I don't want to imply that all the girls in this experience were psychotic sociopaths with axes under their sparkled dresses. There was a decent amount of nice girls. They were funny and smart, beautiful, really interesting individuals proud of who they were inside out with hobbies to boot. Some were dance instructors, graduating college and NFL/basketball cheerleaders. That's why they were just left out of the "cool" cliques that have been involved in pageants since they were babies, girls who entered a pageant maybe this being their second time tops, who wow! Entered the pageant "for fun." Who does that? You're in this to bitch slap girls to the death until you earn that crown!

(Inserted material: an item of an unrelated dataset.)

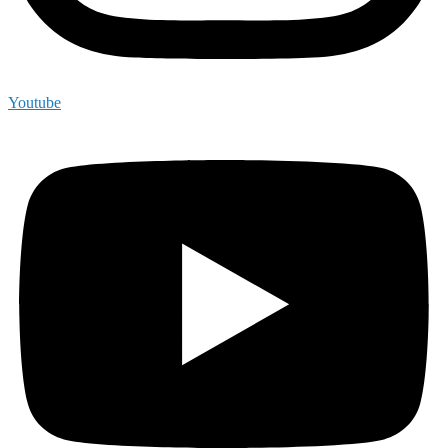
Youtube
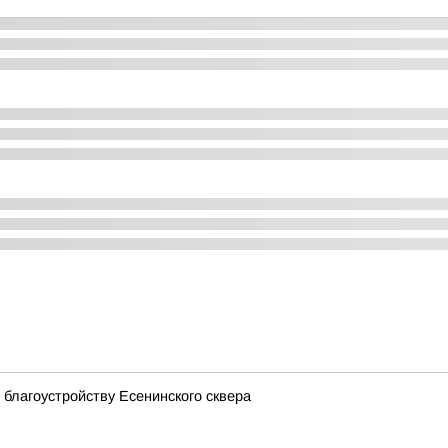
благоустройству Есенинского сквера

Having Miss Texas USA on my resume is pretty interesting. First, it causes people to remember who I am. Second, people forget and when speaking with me, ask me about what it was like to be first runner-up at the pageant or a former Miss Texas USA. If that's the case, there isn't a point to winning the pageant when people won't remember anyway, right? Third, and this is the best part, there is a notion that beauty pageant women, especially those in the world-renowned Miss Texas USA, are gorgeous creatures in the vein of Dallas Cowboy cheerleaders. It's considered adequate experience for modeling and television and ask yourself, how many people on the street remember Miss Texas USA's name or who won Miss USA three years ago? I would rather rank among Miss Texas USA's famous "ugly losers," like Eva Longoria Parker and Farrah Faucett. Whoever picked on Ms. Longoria at that year's pageant is probably at home barbecuing yesterday's potroast for her 85 children while she landed on Maxim's hottest women list.

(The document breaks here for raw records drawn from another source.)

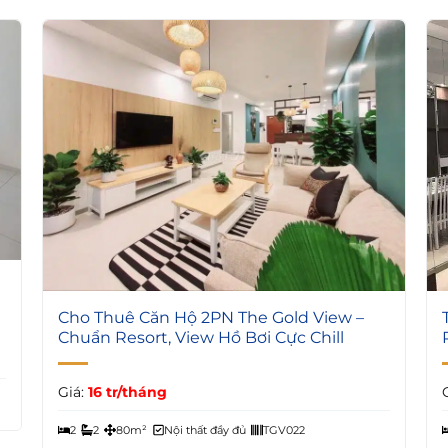
5
Cho Thuê Căn Hộ 2PN The Gold View –
Chuẩn Resort, View Hồ Bơi Cực Chill
Giá:
16 tr/tháng
2
2
80m²
Nội thất đầy đủ
TGV022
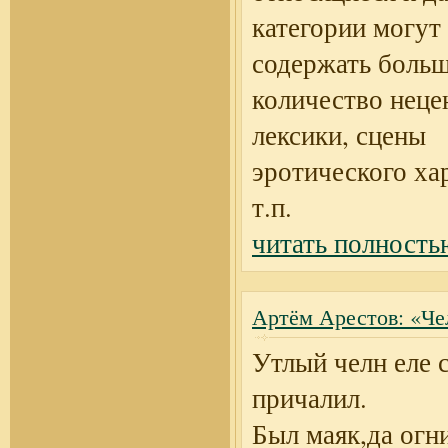
категории могут
содержать боль
количество неце
лексики, сцены
эротического ха
т.п.
читать полность
Артём Арестов: «Че
Утлый челн еле
причалил.
Был маяк,да огн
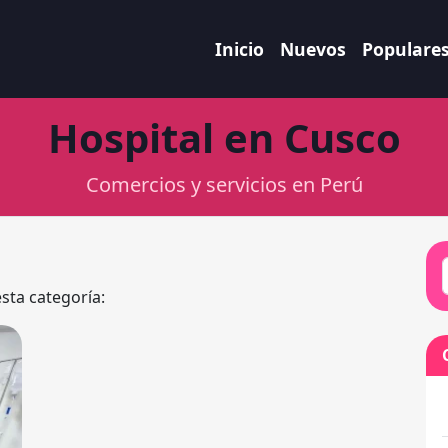
Inicio
Nuevos
Populare
Hospital en Cusco
Comercios y servicios en Perú
esta categoría:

I don't know how much longer pageantry will last in this country. You would think by now with Playboy and women in bikinis everywhere that men could care less about watching girls in granny panties-sized swimwear prance across a stage to win a contest that's rigged, predetermined a week in advance, a contest the real people don't even get to vote in. What is the appeal? Miss America has already been reduced to a retirement community worth of viewers on an ever-changing cable network. Really, CMT must have given TLC a load of kickbacks to have it, saying, "Take this trash! We could get more viewers if we played ten year old Shania Twain music videos followed by Hee Haw reruns!" Worse, Miss USA and Miss Universe are "no talent required" competitions -- quite obvious if you ever meet any of the talentless, brainless contestants -- so you can't claim people watch them for the great singing.
In the future, next time there is a vague statement balling into a massive political discussion, let's not take gay rights advocacy from a formerly pink-haired celebrity blogger who became famous for drawing semen on people's photos or hear the opposing side from a bikini-clad pageant girl each seeking their extended 15 minutes of cable news fame. Yes, she's beautiful and will probably be a leading actress, his blog is a guilty pleasure even I have read every so often, but Harvey Milk would roll over in his grave if he knew the day we finally made gay rights a public matter, it would be between those two people.